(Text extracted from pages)

**********

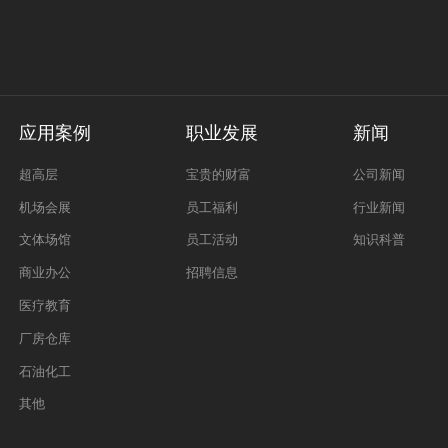
应用案例
职业发展
新闻
超高层
宝贵的财富
公司新闻
机场会展
员工福利
行业新闻
文体场馆
员工活动
知识科普
商业办公
招聘信息
医疗教育
厂房仓库
石油化工
其他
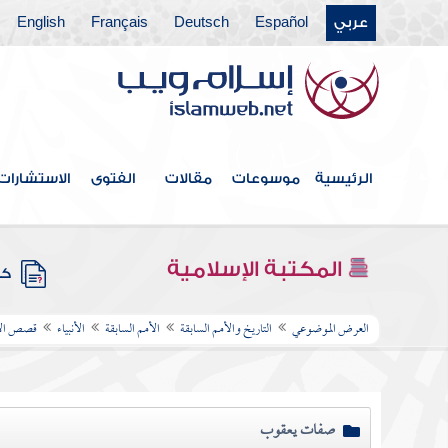
عربي
Español
Deutsch
Français
English
الرئيسية
موسوعات
مقالات
الفتوى
الاستشارات
المكتبة الإسلامية
كتب
العرض الموضوعي
التاريخ والأمم السابقة
الأمم السابقة
الأنبياء
قصص الأن
صفات يعقوب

**********

Format the lines of text from all rows as a JSON list of strings, one string per line, omitting blank lines. Leave the pictures out of the list.

[
  "应用案例",
  "职业发展",
  "新闻",
  "超高层",
  "宝贵的财富",
  "公司新闻",
  "机场会展",
  "员工福利",
  "行业新闻",
  "文体场馆",
  "员工活动",
  "知识科普",
  "商业办公",
  "招聘信息",
  "医疗教育",
  "厂房仓库",
  "石油化工",
  "其他",
  "عربي",
  "Español",
  "Deutsch",
  "Français",
  "English",
  "الرئيسية",
  "موسوعات",
  "مقالات",
  "الفتوى",
  "الاستشارات",
  "المكتبة الإسلامية",
  "كتب",
  "العرض الموضوعي",
  "التاريخ والأمم السابقة",
  "الأمم السابقة",
  "الأنبياء",
  "قصص الأن",
  "صفات يعقوب"
]